The Woodmont at Hopewell residential development received the final stamp of approval when members of the Hopewell Township Planning Board passed a resolution finalizing the terms of the approved application.
Board members passed the resolution following a final objection from Edward Bernstein, who requested a rehearing of the application due to the potential increased traffic at the intersection of Bull Run Road and Federal City Road; and an inconvenience for local property owners around the development with the building of the Woodmont property.
Board members unanimously denied the request for a rehearing of the application and unanimously approved the resolution at their Nov. 21 meeting.
Board members said the applicant (Woodmont) is not responsible for the existing level of traffic and does not sufficiently exacerbate the issues.
Attorney Thomas Carroll, who represented Woodmont, said the objector submitted documents and correspondence after the final public hearing on the application was held in September. He said the items should be disregarded.
“We received correspondence and documents from an attorney for a proposed objector. That objector was present at the last public hearing in September, presented no evidence or testimony and instead requested that the matter be carried and that was the last we heard of it,” Carroll said. “We received (the documents) two months after the board had closed the public hearing on this matter.”
He said the objector’s traffic issues and traffic light issues should be brought to the Township Committee to be addressed.
Attorney James Manahan represented Bernstein before the board. He said the correspondence and documents raised an important issue.
“We believe this is a public safety issue with traffic problems at the intersection of Bull Run and Federal City Road. We believe there is not an undue burden on the applicant if the board were to consider our request on the matter and proceed to resolution and that a future hearing be scheduled so (our client) can present the necessary rebuttal,” Manahan said.
He requested that the board entertain the objector’s request because of the safety issues, the application’s potential impact on property owners and its impact on his client as an objector to the development.
“It is not part of this application, was not part of this application, and shouldn’t be considered as a part of this application,” Carroll said in response to Manahan. “The board has before it a resolution memorializing the terms of the approval the board granted. We would ask that resolution be adopted.”
Board members said there were discussions at the Township Committee about the traffic issues at Bull Run and Federal City Road. They said committee members are continuing discussions and have made commitments to further investigate traffic solutions at the intersection with surrounding townships.
The Woodmont project will construct 300 housing units, which will include 48 affordable housing units on the 22-acre property. There will be 194 two-bedroom, 96 one-bedroom and 10 three-bedroom units in nine buildings. A clubhouse, pool and maintenance building will also be constructed.
There are currently several buildings, a communication tower and parking areas on the property.
The board’s decision to approve the project came at a Sept. 26 meeting – the third meeting on the project – during which representatives of Woodmont Properties presented their findings on a noise study that was conducted.
On behalf of Woodmont, sound engineer Randall Barranger conducted a noise analysis on the site at various locations.

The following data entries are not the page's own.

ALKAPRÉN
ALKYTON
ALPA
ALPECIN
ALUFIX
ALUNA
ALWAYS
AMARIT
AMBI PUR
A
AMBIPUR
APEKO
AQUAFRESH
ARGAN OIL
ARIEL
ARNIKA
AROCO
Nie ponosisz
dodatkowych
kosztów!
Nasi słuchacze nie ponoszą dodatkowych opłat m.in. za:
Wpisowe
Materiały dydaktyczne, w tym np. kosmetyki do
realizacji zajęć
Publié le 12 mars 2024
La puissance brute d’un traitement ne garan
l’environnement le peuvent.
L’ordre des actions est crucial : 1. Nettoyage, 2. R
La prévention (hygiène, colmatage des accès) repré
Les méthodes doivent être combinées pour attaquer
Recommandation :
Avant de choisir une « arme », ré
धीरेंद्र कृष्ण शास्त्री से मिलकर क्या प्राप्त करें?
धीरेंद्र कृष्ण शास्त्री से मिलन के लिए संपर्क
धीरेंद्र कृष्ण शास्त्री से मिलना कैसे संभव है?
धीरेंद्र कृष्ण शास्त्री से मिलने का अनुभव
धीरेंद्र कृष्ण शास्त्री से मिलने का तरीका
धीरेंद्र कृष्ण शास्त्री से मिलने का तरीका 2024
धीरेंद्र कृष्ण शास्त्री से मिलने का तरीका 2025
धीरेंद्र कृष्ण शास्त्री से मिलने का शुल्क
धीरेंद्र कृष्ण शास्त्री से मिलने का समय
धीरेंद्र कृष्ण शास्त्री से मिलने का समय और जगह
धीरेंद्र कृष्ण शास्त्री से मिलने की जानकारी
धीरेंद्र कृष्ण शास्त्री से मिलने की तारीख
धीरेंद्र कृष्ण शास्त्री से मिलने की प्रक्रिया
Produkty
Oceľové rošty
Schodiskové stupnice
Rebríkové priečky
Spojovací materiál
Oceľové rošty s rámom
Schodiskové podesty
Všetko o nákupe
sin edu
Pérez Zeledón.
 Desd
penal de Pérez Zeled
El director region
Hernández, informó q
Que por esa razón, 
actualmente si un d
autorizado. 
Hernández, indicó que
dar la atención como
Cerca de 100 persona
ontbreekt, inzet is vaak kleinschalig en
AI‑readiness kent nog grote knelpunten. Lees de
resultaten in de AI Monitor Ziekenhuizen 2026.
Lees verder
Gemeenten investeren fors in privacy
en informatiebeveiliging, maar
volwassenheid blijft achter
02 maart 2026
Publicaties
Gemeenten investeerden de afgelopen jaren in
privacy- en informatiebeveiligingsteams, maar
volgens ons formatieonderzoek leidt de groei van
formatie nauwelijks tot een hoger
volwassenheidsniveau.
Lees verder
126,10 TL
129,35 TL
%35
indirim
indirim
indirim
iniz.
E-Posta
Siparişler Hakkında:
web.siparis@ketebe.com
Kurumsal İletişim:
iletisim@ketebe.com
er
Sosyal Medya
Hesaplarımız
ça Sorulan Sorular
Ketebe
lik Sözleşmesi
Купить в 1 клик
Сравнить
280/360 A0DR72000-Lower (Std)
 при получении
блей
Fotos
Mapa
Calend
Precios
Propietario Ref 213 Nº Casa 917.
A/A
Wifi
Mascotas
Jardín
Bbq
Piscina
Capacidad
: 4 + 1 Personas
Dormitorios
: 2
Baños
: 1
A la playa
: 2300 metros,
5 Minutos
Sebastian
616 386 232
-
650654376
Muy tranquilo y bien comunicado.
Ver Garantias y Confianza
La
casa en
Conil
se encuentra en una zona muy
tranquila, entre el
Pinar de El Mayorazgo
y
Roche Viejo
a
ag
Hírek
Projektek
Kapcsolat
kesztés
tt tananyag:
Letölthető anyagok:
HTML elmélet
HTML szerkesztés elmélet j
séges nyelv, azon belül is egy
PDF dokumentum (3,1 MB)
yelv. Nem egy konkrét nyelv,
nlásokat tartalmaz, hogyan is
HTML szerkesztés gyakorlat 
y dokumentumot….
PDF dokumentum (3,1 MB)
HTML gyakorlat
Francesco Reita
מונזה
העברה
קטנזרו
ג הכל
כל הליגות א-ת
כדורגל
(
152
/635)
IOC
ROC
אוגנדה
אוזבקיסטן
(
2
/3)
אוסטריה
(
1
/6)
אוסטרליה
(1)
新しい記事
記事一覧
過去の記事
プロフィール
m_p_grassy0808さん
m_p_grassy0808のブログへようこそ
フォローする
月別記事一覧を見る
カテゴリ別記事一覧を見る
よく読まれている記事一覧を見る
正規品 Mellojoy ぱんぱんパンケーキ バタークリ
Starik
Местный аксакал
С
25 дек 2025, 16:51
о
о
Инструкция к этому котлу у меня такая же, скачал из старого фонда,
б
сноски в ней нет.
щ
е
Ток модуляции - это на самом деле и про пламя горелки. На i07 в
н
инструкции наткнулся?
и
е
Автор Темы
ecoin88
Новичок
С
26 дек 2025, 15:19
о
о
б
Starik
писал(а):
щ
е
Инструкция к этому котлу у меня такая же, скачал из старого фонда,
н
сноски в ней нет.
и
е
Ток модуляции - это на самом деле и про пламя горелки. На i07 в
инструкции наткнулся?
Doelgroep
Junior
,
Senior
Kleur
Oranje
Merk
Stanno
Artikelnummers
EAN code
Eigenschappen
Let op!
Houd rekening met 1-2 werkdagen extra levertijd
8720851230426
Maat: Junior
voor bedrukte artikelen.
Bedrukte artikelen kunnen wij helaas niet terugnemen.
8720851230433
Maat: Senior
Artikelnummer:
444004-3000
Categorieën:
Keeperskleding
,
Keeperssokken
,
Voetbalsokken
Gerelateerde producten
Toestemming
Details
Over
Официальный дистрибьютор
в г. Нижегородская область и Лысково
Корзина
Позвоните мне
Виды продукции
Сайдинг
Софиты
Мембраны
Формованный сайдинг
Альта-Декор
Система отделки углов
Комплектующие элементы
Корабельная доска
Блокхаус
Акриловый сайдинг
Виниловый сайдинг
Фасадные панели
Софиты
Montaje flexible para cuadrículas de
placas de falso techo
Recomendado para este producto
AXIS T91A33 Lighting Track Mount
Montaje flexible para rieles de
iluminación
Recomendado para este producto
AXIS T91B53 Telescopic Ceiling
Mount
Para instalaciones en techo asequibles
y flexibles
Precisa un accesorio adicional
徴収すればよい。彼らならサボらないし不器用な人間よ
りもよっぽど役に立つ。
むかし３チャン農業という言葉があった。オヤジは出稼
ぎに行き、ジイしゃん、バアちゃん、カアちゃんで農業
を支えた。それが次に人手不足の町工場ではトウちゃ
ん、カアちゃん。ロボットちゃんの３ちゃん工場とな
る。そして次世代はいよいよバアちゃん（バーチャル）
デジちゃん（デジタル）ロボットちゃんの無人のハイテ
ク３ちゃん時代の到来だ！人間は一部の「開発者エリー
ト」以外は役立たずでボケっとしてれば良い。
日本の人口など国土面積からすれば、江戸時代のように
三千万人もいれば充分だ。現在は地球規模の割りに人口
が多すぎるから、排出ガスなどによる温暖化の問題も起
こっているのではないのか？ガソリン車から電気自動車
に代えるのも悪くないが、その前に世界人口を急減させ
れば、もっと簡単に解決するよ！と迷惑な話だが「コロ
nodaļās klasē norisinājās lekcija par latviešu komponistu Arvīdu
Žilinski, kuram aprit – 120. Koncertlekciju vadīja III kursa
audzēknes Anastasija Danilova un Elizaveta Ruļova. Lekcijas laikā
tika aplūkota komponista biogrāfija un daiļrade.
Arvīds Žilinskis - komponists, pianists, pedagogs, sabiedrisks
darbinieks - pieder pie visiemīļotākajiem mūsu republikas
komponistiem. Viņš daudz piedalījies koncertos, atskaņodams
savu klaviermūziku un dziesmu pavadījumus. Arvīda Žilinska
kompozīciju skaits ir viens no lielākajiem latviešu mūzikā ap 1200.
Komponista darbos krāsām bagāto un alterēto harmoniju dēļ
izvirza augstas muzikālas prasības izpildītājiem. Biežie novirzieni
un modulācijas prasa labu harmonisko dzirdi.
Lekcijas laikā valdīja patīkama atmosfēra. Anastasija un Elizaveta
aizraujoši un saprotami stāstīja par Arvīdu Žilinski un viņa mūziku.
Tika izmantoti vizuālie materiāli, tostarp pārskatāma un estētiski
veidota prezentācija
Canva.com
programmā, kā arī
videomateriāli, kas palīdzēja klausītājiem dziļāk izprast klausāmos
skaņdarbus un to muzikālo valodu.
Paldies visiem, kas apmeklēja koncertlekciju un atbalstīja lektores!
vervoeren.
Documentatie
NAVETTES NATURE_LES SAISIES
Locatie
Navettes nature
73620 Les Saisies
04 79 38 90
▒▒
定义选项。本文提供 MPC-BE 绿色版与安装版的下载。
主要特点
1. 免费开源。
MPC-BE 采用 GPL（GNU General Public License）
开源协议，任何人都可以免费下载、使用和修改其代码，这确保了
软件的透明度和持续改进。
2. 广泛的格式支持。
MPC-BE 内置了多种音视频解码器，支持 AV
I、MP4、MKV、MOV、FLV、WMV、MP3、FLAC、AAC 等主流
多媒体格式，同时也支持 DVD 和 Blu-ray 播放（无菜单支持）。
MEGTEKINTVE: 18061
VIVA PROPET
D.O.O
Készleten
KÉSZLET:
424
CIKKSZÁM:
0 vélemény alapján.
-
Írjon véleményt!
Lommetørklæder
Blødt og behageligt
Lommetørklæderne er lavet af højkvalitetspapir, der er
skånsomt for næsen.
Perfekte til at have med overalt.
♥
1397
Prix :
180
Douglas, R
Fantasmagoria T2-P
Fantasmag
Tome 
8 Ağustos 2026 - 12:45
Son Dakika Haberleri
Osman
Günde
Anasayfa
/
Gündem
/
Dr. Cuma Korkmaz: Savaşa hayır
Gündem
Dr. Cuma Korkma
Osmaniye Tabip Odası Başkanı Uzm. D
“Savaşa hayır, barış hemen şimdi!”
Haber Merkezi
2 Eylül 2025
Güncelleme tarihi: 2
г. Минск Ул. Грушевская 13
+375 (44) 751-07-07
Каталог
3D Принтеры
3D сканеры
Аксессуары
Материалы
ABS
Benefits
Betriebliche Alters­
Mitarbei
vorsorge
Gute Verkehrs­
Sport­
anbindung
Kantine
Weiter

“This was done during night time hours on Aug. 12. I recorded measurements adjacent to Interstate 295 (I-295), west of the site, center of the site and south of the site,” Barranger said. “In total, it was five measurement locations. I wanted to get a conservative estimate. Primary sources of noise were traffic on Interstate 295 with the upper range of those measurements being trucks on Interstate 295.”
Representatives for Woodmont said there would be a relocation of a playground that was proposed on the site that was scheduled to be built closer to I-295.
“This is a site that is part of a court-ordered fair share housing plan for Hopewell Township,” Carroll said.
The development’s 48 affordable housing units fall into Hopewell’s obligation that was settled in 2017. Hopewell settled a lawsuit regarding affordable housing, which allows as many as 3,000 new housing units, including 653 rental apartments, to be set aside for low- and moderate-income households. Officials have said those units are on the horizon for Hopewell through 2025.